Collected data entries
|---|
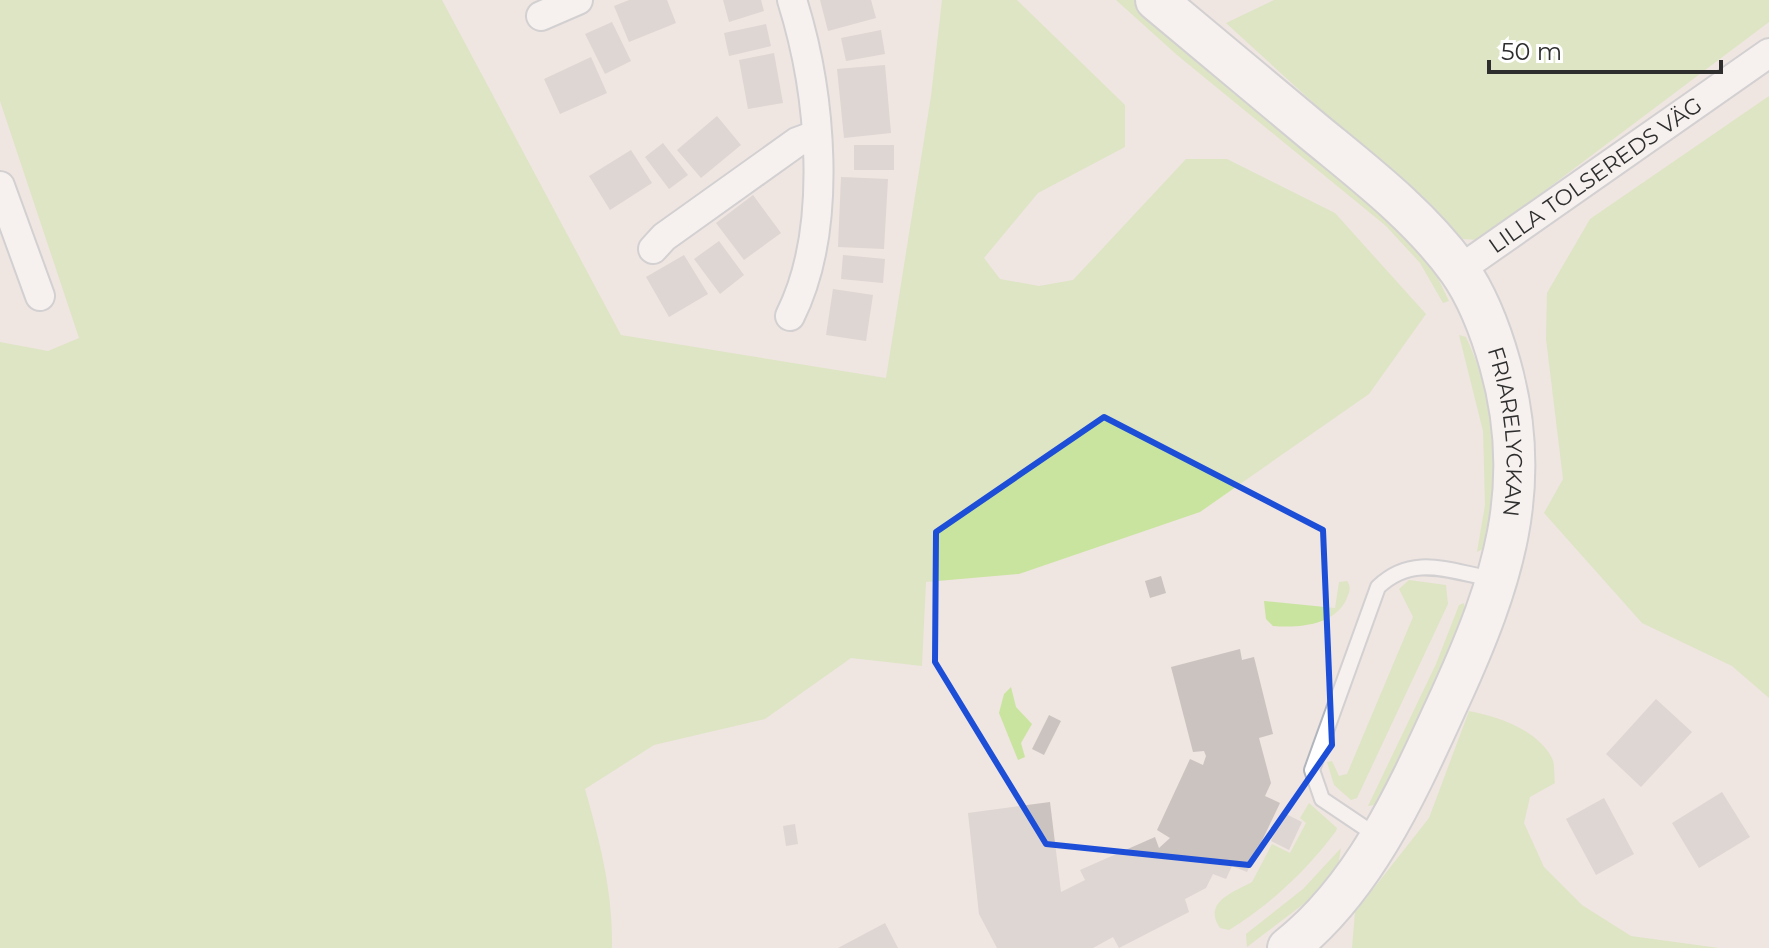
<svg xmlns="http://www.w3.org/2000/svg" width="1769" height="948" viewBox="0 0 1769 948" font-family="Montserrat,sans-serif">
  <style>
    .green { fill: #c9e49f }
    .building { fill: #cbc3bf }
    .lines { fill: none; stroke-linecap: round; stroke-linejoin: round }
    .lane-casing { stroke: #b1b6be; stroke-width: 18 }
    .street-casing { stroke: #b1b6be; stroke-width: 32 }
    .secondary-casing { stroke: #b1b6be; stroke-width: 44 }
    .lane { stroke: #fff; stroke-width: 14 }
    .street { stroke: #fff; stroke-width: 28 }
    .secondary { stroke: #fff; stroke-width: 40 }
    .marked { fill: none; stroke: #1d4ed8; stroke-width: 6; stroke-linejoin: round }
    .labels { text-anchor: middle; stroke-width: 7; stroke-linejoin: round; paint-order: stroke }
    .street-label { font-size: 22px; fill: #2e2e2e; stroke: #fff }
  </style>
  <rect width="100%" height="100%" fill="#efe5e1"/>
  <path class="green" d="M 0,0 L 442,0 L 621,335 L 886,378 L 931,96 L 942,0 L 1017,0 L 1125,105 L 1125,147 L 1038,193 L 984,258 L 1000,279 L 1039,286 L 1073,280 L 1186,159 L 1227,159 L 1335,213 L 1426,314 L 1369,394 L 1200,512 L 1019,574 L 926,582 L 922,666 L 851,658 L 765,719 L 654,745 L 585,789 C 600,842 613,892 612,948 L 0,948 L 0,342 L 48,351 L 79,338 L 0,101 Z
    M 1116,0 L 1136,0 L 1394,219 L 1434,270 L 1449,301 L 1443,303 L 1420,263 L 1386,226 L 1177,55 Z
    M 1274,0 L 1769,0 L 1769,22 L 1479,240 L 1462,239 L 1226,23 Z
    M 1769,96 L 1769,698 L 1732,666 L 1642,623 L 1544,513 L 1563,479 L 1546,339 L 1547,293 L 1590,219 Z
    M 1459,335 L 1466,337 C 1486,380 1501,439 1496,487 C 1494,508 1489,528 1485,548 L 1477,552 L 1485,505 L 1483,431 Z
    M 1409,580 L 1446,585 L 1448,604 L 1357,798 L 1351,800 L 1334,785 L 1327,762 L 1332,761 L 1339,776 L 1347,774 L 1413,617 L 1399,589 Z
    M 1347,581 C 1351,587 1350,590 1347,598 C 1335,626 1298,628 1273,626 L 1266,619 L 1264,601 L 1335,608 L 1339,582 Z
    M 1464,603 L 1466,615 L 1382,804 L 1368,806 L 1436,664 L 1459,605 Z
    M 1011,687 L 1016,707 L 1032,724 L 1021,743 L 1025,757 L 1018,760 L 999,713 L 1004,694 Z
    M 1469,711 C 1499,717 1536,729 1552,758 C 1555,764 1554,776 1555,783 L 1530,797 L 1524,823 L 1544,867 L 1582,905 L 1631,936 L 1719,948 L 1352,948 L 1355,912 L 1429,818 Z
    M 1309,803 L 1337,828 L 1336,831 C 1308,869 1269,906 1229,930 L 1220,928 C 1202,902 1234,892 1252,882 L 1272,844 L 1290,853 L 1306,823 L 1300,818 Z
    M 1341,848 L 1337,872 L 1318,893 L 1247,947 L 1246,934 L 1303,889 Z"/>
  <path class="building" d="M 629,0 L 667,0 L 676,23 L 629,42 L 614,6 Z
    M 723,0 L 761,0 L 764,11 L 729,22 Z
    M 820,0 L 871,0 L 876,18 L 828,31 Z
    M 612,22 L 631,61 L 605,74 L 585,34 Z
    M 766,24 L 771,46 L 729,56 L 724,33 Z
    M 881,30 L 885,54 L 846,61 L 841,38 Z
    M 774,53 L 783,103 L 748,109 L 739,60 Z
    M 591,57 L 607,93 L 560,114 L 544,79 Z
    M 885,65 L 891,133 L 844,138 L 837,69 Z
    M 717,116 L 741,145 L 701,178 L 677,150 Z
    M 663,143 L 688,175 L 669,189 L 645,157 Z
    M 854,145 L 894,145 L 894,170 L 854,170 Z
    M 631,150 L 652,183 L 610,210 L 589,176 Z
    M 841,177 L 888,179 L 884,249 L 838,247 Z
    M 753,195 L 781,233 L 744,260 L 716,223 Z
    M 719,241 L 744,275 L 720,294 L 694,259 Z
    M 684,255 L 708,294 L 669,317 L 646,277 Z
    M 843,255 L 885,259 L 883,283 L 841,279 Z
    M 833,289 L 873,295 L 866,341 L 826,335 Z
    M 1161,576 L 1166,593 L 1150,598 L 1145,581 Z
    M 1240,649 L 1242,660 L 1254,657 L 1273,734 L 1259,738 L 1271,783 L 1265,796 L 1280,803 L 1247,872 L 1232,866 L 1226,879 L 1213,874 L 1206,888 L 1185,899 L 1189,912 L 1119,948 L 1113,937 L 1093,948 L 997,948 L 979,914 L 968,813 L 1050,802 L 1061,892 L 1085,880 L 1080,870 L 1155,837 L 1159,848 L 1170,838 L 1157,830 L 1190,759 L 1203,765 L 1206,756 L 1204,751 L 1193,752 L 1171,667 Z
    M 1656,699 L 1692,732 L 1641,787 L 1606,754 Z
    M 1049,715 L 1061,721 L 1044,755 L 1032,749 Z
    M 1722,792 L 1750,837 L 1699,868 L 1672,823 Z
    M 1604,798 L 1634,854 L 1596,875 L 1566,819 Z
    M 1284,813 L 1302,822 L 1289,850 L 1271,841 Z
    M 795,824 L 798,844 L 786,846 L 783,826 Z
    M 885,923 L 898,948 L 838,948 Z"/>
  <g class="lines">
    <g class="lane-casing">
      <path id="lane" d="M 1377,836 L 1322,799 L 1312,770 L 1378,587 C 1414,553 1450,572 1494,579"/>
    </g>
    <g class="street-casing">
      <g id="street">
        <path d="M 541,16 L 578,0"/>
        <path d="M 0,186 L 40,296"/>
        <path d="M 653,249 L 664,237 L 797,142 L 816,135"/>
        <path id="s1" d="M 1459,270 L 1769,53"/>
        <path d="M 790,316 C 834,228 821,92 792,0"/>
      </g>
    </g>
    <g class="secondary-casing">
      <g id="secondary">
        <path id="s2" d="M 1156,0 C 1209,44 1262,88 1314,132 C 1365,174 1420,216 1459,270 C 1478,297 1491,332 1500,364 C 1535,487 1502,584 1451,696 C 1410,785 1367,886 1288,948"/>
      </g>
    </g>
    <use href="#lane" class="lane"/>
    <use href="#street" class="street"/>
    <use href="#secondary" class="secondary"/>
  </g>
  <path d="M0 0H1769V948H0ZM 1104,417 L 1323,530 L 1332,745 L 1249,865 L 1046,844 L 935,662 L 936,532 Z" fill="#efe5e1" fill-opacity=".55" fill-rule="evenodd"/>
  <path class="marked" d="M 1104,417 L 1323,530 L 1332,745 L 1249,865 L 1046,844 L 935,662 L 936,532 Z"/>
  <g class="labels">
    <g class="street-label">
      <text dy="8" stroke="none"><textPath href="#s1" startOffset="166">LILLA TOLSEREDS VÄG</textPath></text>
      <text dy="8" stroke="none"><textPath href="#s2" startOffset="578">FRIARELYCKAN</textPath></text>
    </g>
  </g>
  <path d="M1489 60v12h232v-12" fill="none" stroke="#2e2e2e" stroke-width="4"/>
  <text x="1501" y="60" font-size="24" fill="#2e2e2e" stroke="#ffffff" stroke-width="6" paint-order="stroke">50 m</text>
</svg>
|---|
◆ EXERCISE DESCRIPTION ◆
Please repeat the data above exactly as it appears, pictures excluded.

◆ SOLUTION TO THIS TASK ◆
<svg xmlns="http://www.w3.org/2000/svg" width="1769" height="948" viewBox="0 0 1769 948" font-family="Montserrat,sans-serif">
  <style>
    .green { fill: #c9e49f }
    .building { fill: #cbc3bf }
    .lines { fill: none; stroke-linecap: round; stroke-linejoin: round }
    .lane-casing { stroke: #b1b6be; stroke-width: 18 }
    .street-casing { stroke: #b1b6be; stroke-width: 32 }
    .secondary-casing { stroke: #b1b6be; stroke-width: 44 }
    .lane { stroke: #fff; stroke-width: 14 }
    .street { stroke: #fff; stroke-width: 28 }
    .secondary { stroke: #fff; stroke-width: 40 }
    .marked { fill: none; stroke: #1d4ed8; stroke-width: 6; stroke-linejoin: round }
    .labels { text-anchor: middle; stroke-width: 7; stroke-linejoin: round; paint-order: stroke }
    .street-label { font-size: 22px; fill: #2e2e2e; stroke: #fff }
  </style>
  <rect width="100%" height="100%" fill="#efe5e1"/>
  <path class="green" d="M 0,0 L 442,0 L 621,335 L 886,378 L 931,96 L 942,0 L 1017,0 L 1125,105 L 1125,147 L 1038,193 L 984,258 L 1000,279 L 1039,286 L 1073,280 L 1186,159 L 1227,159 L 1335,213 L 1426,314 L 1369,394 L 1200,512 L 1019,574 L 926,582 L 922,666 L 851,658 L 765,719 L 654,745 L 585,789 C 600,842 613,892 612,948 L 0,948 L 0,342 L 48,351 L 79,338 L 0,101 Z
    M 1116,0 L 1136,0 L 1394,219 L 1434,270 L 1449,301 L 1443,303 L 1420,263 L 1386,226 L 1177,55 Z
    M 1274,0 L 1769,0 L 1769,22 L 1479,240 L 1462,239 L 1226,23 Z
    M 1769,96 L 1769,698 L 1732,666 L 1642,623 L 1544,513 L 1563,479 L 1546,339 L 1547,293 L 1590,219 Z
    M 1459,335 L 1466,337 C 1486,380 1501,439 1496,487 C 1494,508 1489,528 1485,548 L 1477,552 L 1485,505 L 1483,431 Z
    M 1409,580 L 1446,585 L 1448,604 L 1357,798 L 1351,800 L 1334,785 L 1327,762 L 1332,761 L 1339,776 L 1347,774 L 1413,617 L 1399,589 Z
    M 1347,581 C 1351,587 1350,590 1347,598 C 1335,626 1298,628 1273,626 L 1266,619 L 1264,601 L 1335,608 L 1339,582 Z
    M 1464,603 L 1466,615 L 1382,804 L 1368,806 L 1436,664 L 1459,605 Z
    M 1011,687 L 1016,707 L 1032,724 L 1021,743 L 1025,757 L 1018,760 L 999,713 L 1004,694 Z
    M 1469,711 C 1499,717 1536,729 1552,758 C 1555,764 1554,776 1555,783 L 1530,797 L 1524,823 L 1544,867 L 1582,905 L 1631,936 L 1719,948 L 1352,948 L 1355,912 L 1429,818 Z
    M 1309,803 L 1337,828 L 1336,831 C 1308,869 1269,906 1229,930 L 1220,928 C 1202,902 1234,892 1252,882 L 1272,844 L 1290,853 L 1306,823 L 1300,818 Z
    M 1341,848 L 1337,872 L 1318,893 L 1247,947 L 1246,934 L 1303,889 Z"/>
  <path class="building" d="M 629,0 L 667,0 L 676,23 L 629,42 L 614,6 Z
    M 723,0 L 761,0 L 764,11 L 729,22 Z
    M 820,0 L 871,0 L 876,18 L 828,31 Z
    M 612,22 L 631,61 L 605,74 L 585,34 Z
    M 766,24 L 771,46 L 729,56 L 724,33 Z
    M 881,30 L 885,54 L 846,61 L 841,38 Z
    M 774,53 L 783,103 L 748,109 L 739,60 Z
    M 591,57 L 607,93 L 560,114 L 544,79 Z
    M 885,65 L 891,133 L 844,138 L 837,69 Z
    M 717,116 L 741,145 L 701,178 L 677,150 Z
    M 663,143 L 688,175 L 669,189 L 645,157 Z
    M 854,145 L 894,145 L 894,170 L 854,170 Z
    M 631,150 L 652,183 L 610,210 L 589,176 Z
    M 841,177 L 888,179 L 884,249 L 838,247 Z
    M 753,195 L 781,233 L 744,260 L 716,223 Z
    M 719,241 L 744,275 L 720,294 L 694,259 Z
    M 684,255 L 708,294 L 669,317 L 646,277 Z
    M 843,255 L 885,259 L 883,283 L 841,279 Z
    M 833,289 L 873,295 L 866,341 L 826,335 Z
    M 1161,576 L 1166,593 L 1150,598 L 1145,581 Z
    M 1240,649 L 1242,660 L 1254,657 L 1273,734 L 1259,738 L 1271,783 L 1265,796 L 1280,803 L 1247,872 L 1232,866 L 1226,879 L 1213,874 L 1206,888 L 1185,899 L 1189,912 L 1119,948 L 1113,937 L 1093,948 L 997,948 L 979,914 L 968,813 L 1050,802 L 1061,892 L 1085,880 L 1080,870 L 1155,837 L 1159,848 L 1170,838 L 1157,830 L 1190,759 L 1203,765 L 1206,756 L 1204,751 L 1193,752 L 1171,667 Z
    M 1656,699 L 1692,732 L 1641,787 L 1606,754 Z
    M 1049,715 L 1061,721 L 1044,755 L 1032,749 Z
    M 1722,792 L 1750,837 L 1699,868 L 1672,823 Z
    M 1604,798 L 1634,854 L 1596,875 L 1566,819 Z
    M 1284,813 L 1302,822 L 1289,850 L 1271,841 Z
    M 795,824 L 798,844 L 786,846 L 783,826 Z
    M 885,923 L 898,948 L 838,948 Z"/>
  <g class="lines">
    <g class="lane-casing">
      <path id="lane" d="M 1377,836 L 1322,799 L 1312,770 L 1378,587 C 1414,553 1450,572 1494,579"/>
    </g>
    <g class="street-casing">
      <g id="street">
        <path d="M 541,16 L 578,0"/>
        <path d="M 0,186 L 40,296"/>
        <path d="M 653,249 L 664,237 L 797,142 L 816,135"/>
        <path id="s1" d="M 1459,270 L 1769,53"/>
        <path d="M 790,316 C 834,228 821,92 792,0"/>
      </g>
    </g>
    <g class="secondary-casing">
      <g id="secondary">
        <path id="s2" d="M 1156,0 C 1209,44 1262,88 1314,132 C 1365,174 1420,216 1459,270 C 1478,297 1491,332 1500,364 C 1535,487 1502,584 1451,696 C 1410,785 1367,886 1288,948"/>
      </g>
    </g>
    <use href="#lane" class="lane"/>
    <use href="#street" class="street"/>
    <use href="#secondary" class="secondary"/>
  </g>
  <path d="M0 0H1769V948H0ZM 1104,417 L 1323,530 L 1332,745 L 1249,865 L 1046,844 L 935,662 L 936,532 Z" fill="#efe5e1" fill-opacity=".55" fill-rule="evenodd"/>
  <path class="marked" d="M 1104,417 L 1323,530 L 1332,745 L 1249,865 L 1046,844 L 935,662 L 936,532 Z"/>
  <g class="labels">
    <g class="street-label">
      <text dy="8" stroke="none"><textPath href="#s1" startOffset="166">LILLA TOLSEREDS VÄG</textPath></text>
      <text dy="8" stroke="none"><textPath href="#s2" startOffset="578">FRIARELYCKAN</textPath></text>
    </g>
  </g>
  <path d="M1489 60v12h232v-12" fill="none" stroke="#2e2e2e" stroke-width="4"/>
  <text x="1501" y="60" font-size="24" fill="#2e2e2e" stroke="#ffffff" stroke-width="6" paint-order="stroke">50 m</text>
</svg>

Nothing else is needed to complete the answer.